* [Exercise objective]
For each line below that holds the word "yang", make a copy.

* [Provided material]

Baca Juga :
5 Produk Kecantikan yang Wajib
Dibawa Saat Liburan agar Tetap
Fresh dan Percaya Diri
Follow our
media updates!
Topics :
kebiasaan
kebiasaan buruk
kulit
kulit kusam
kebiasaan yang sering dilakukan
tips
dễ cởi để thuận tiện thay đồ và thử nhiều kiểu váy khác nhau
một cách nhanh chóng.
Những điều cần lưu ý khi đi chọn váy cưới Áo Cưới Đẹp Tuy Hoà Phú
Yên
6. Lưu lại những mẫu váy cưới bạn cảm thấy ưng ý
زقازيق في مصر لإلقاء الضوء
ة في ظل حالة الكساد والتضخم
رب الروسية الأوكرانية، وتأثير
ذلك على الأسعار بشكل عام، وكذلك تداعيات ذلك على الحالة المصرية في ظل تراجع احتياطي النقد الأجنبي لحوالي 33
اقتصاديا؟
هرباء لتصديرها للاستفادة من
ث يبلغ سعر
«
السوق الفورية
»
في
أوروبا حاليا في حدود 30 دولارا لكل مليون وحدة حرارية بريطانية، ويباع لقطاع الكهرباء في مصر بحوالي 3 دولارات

* [Answer box]
5 Produk Kecantikan yang Wajib
kebiasaan yang sering dilakukan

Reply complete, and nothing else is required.